Work request |
Extend the passage on management information for financial services performance drivers, continuing directly after its final sentence.

Selected extract |
|---|

Cause and effect: a need to manage business drivers as well as financial outcomes
Today, monitoring and managing at the level of overall financial
performance is considered to be most important. Significantly less
emphasis is placed on tracking granular profitability measures at a
client and product level. Furthermore, monitoring of operational
drivers and external factors such as performance against the
competition is particularly patchy across the financial services
industry. However, the general consensus within the business management
community is that firms must get smarter about dealing with the lower
level drivers that impact higher level outcomes.
Yet smarter management is hampered by information availability and access issues
The challenge is that organisations are not geared up to provide
the information required for granular monitoring and management of
underlying performance drivers. Problems exist with the accuracy and
completeness of information at a product, service, client, partner and
competitive level, with the frequency and timeliness with which
management information is delivered also being an issue. Senior
business managers find it hard to cope with data fragmentation and many
are drowning in superfluous detail while being starved of the relevant
information they really need.

|---|

Collected data |
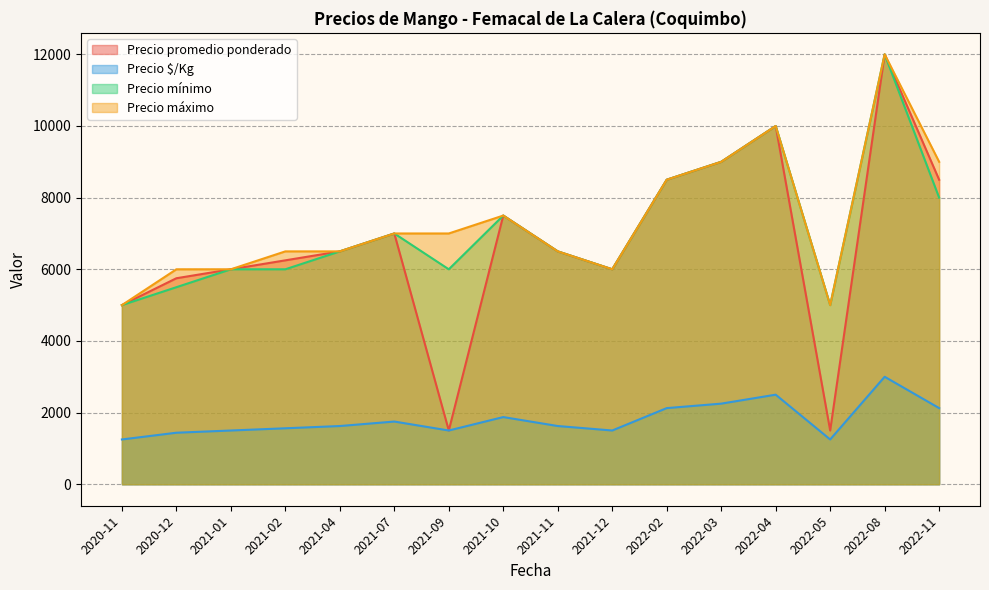

At which category is the sum across all series the highest?

2022-08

|---|

Answer space |
Information technology is both the cause of many problems and an important enabler
While technology may lie at the root of many of the issues explored, it
can also provide a lot of the answers. The evidence is clear that
capabilities such as dashboards, real-time alerts, exception reporting,
interactive analysis tools and collaboration facilities have an
important part to play.
But there is a clear imperative for business and IT professionals to collaborate further
While IT departments are considered to be performing well in
general, business managers say they often fall short in delivering
against management information needs. Both business and IT are
responsible for closing this gap. Only by working together will genuine
success be achieved in allowing real-time management of the business by
controlling causes as well as effects.